Meta-Learning Approaches for Improving Detection of Unseen Speech Deepfakes

Authors: Ivan Kukanov, Janne Laakkonen, Tomi Kinnunen, Ville Hautamäki

Published: 2024-10-27 20:14:32+00:00

AI Summary

This paper tackles the challenge of generalizing speech deepfake detection to unseen attacks using meta-learning. By learning attack-invariant features, the approach adapts to new attacks with minimal samples, improving Equal Error Rate (EER) from 21.67% to 10.42% on the InTheWild dataset using only 96 unseen samples.

Abstract

Current speech deepfake detection approaches perform satisfactorily against known adversaries; however, generalization to unseen attacks remains an open challenge. The proliferation of speech deepfakes on social media underscores the need for systems that can generalize to unseen attacks not observed during training. We address this problem from the perspective of meta-learning, aiming to learn attack-invariant features to adapt to unseen attacks with very few samples available. This approach is promising since generating of a high-scale training dataset is often expensive or infeasible. Our experiments demonstrated an improvement in the Equal Error Rate (EER) from 21.67% to 10.42% on the InTheWild dataset, using just 96 samples from the unseen dataset. Continuous few-shot adaptation ensures that the system remains up-to-date.


Key findings
Meta-learning approaches, particularly ProtoMAML, significantly improved the detection of unseen speech deepfakes. Using only 96 samples from the unseen dataset, the EER was reduced substantially. The ProtoMAML model showed better adaptation capabilities than ProtoNet, though at a higher computational cost.
Approach
The authors employ meta-learning, specifically ProtoNet and ProtoMAML, to learn attack-invariant features.
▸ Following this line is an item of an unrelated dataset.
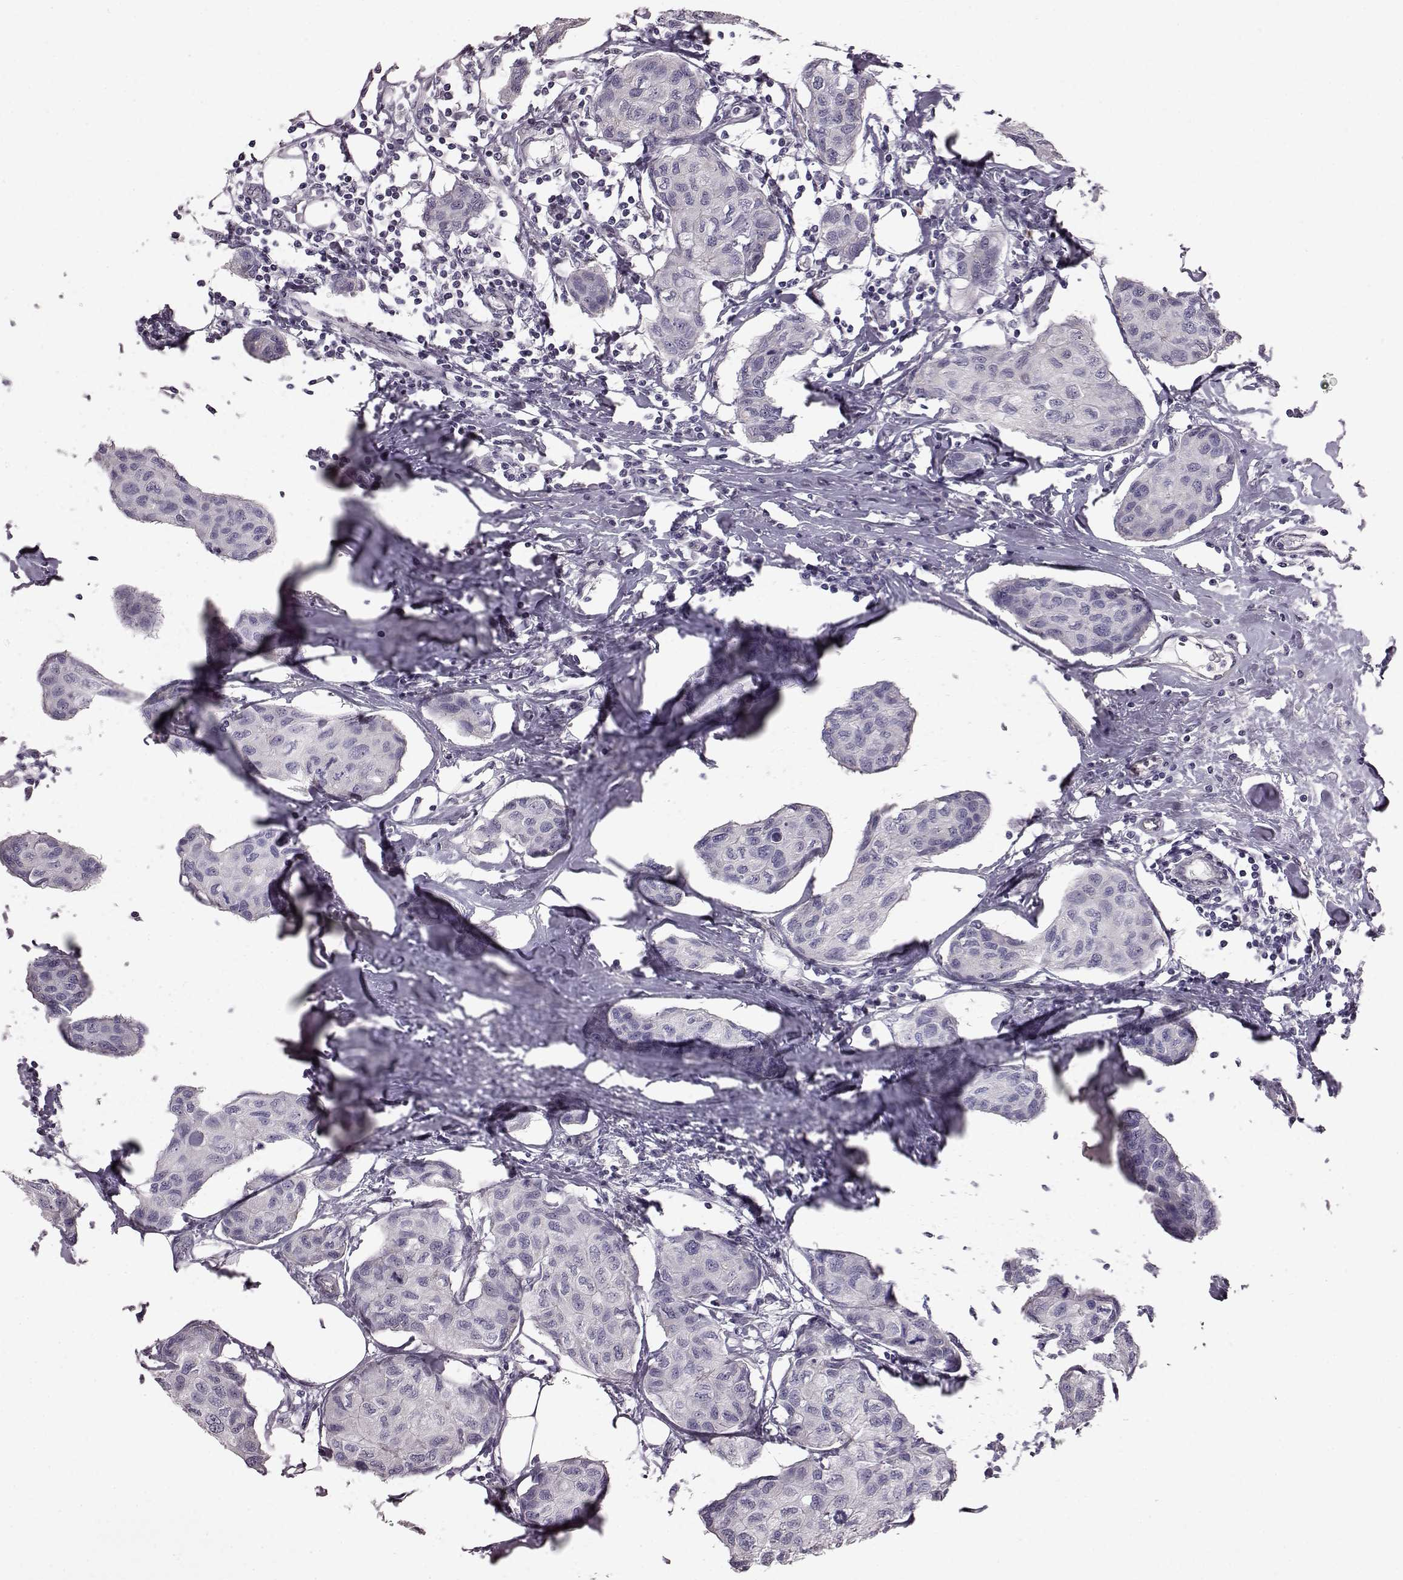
{"staining": {"intensity": "negative", "quantity": "none", "location": "none"}, "tissue": "breast cancer", "cell_type": "Tumor cells", "image_type": "cancer", "snomed": [{"axis": "morphology", "description": "Duct carcinoma"}, {"axis": "topography", "description": "Breast"}], "caption": "This is an IHC image of human breast infiltrating ductal carcinoma. There is no staining in tumor cells.", "gene": "TCHHL1", "patient": {"sex": "female", "age": 80}}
These models adapt to unseen speech deepfakes using a few-shot learning approach, requiring only a small number of samples from the unseen attack to update the model parameters.
Datasets
ASVspoof2019 LA, ASVspoof2021 LA, ASVspoof2021 DF, InTheWild, FakeAVCeleb
Model(s)
Wav2Vec-AASIST (a self-supervised learning model with a graph attention network backend), ProtoNet, ProtoMAML
Author countries
Singapore, Finland